La capital de Estados Unidos aparcó por unas horas sus diferencias políticas y su extrema polarización para despedir a George Herbert Walker Bush, quien fuera su 41º presidente, fallecido el pasado viernes a los 94 años. Bush fue el último de los máximos dirigentes del país en combatir en la Segunda Guerra Mundial y su adiós marca el final de una época.

Lo es no solo por las circunstancias históricas que le tocó vivir, sino también por el civismo y la decencia que desplegó, principios muy alejados de la toxicidad que impera hoy en Washington. «Bush fue el último de los grandes estadistas soldado», dijo el historiador presidencial, Joe Meacham, durante el funeral de estado celebrado en la Catedral Nacional de Washington.

El fugaz destello de unidad quedó simbolizado por la presencia en la catedral del presidente Donald Trump, además de Obama, Bush hijo, Clinton y Carter. Trump fue el último en llegar. Estrechó las manos de los Obama y ni siquiera miró a los Clinton, con los que mantiene una relación nefasta. No muy distinta a la que tiene con los Bush, después de haber definido a Bush 45 como el peor presidente de la historia.

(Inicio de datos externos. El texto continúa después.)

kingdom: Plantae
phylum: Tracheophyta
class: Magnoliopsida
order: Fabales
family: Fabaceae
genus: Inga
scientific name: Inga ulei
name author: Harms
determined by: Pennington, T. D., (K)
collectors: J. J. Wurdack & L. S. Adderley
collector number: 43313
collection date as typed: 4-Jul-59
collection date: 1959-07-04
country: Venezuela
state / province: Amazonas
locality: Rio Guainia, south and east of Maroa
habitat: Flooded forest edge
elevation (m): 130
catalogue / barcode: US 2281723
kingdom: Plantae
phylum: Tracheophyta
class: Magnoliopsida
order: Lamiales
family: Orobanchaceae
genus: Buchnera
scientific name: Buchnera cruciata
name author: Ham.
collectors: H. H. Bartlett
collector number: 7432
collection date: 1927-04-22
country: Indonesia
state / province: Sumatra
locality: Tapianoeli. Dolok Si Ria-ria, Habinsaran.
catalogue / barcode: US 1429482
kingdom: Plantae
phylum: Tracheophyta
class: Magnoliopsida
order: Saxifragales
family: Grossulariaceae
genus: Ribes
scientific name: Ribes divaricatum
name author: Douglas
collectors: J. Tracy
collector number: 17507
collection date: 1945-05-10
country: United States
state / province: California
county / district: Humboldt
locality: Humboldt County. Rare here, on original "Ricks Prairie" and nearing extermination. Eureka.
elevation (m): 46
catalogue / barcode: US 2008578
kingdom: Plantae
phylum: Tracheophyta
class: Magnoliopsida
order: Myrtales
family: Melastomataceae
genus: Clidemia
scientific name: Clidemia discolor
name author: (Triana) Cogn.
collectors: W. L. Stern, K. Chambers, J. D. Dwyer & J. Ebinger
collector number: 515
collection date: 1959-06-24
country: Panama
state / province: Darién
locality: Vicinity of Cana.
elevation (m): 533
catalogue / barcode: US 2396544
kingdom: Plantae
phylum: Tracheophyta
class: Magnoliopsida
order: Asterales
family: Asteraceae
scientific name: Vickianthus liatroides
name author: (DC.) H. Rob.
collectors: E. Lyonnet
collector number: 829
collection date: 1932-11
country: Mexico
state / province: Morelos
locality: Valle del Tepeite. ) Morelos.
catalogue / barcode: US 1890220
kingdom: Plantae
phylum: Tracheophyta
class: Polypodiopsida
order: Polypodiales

Todo giró en torno a la figura de Bush padre, aquel aristócrata nacido en Nueva Inglaterra que antes de llegar a la Casa Blanca combatió en el Pacífico, fue embajador ante la ONU, enviado en China, director de la CIA o vicepresidente con Reagan. Solo estuvo un mandato en el Despacho Oval (1989-1993), pero su pragmatismo fue fundamental para construir sin traumas el mundo salido de la guerra fría y propiciar la reunificación alemana. Entre los invitados estaban Ángela Merkel, el príncipe Carlos o los líderes de Jordania y Polonia.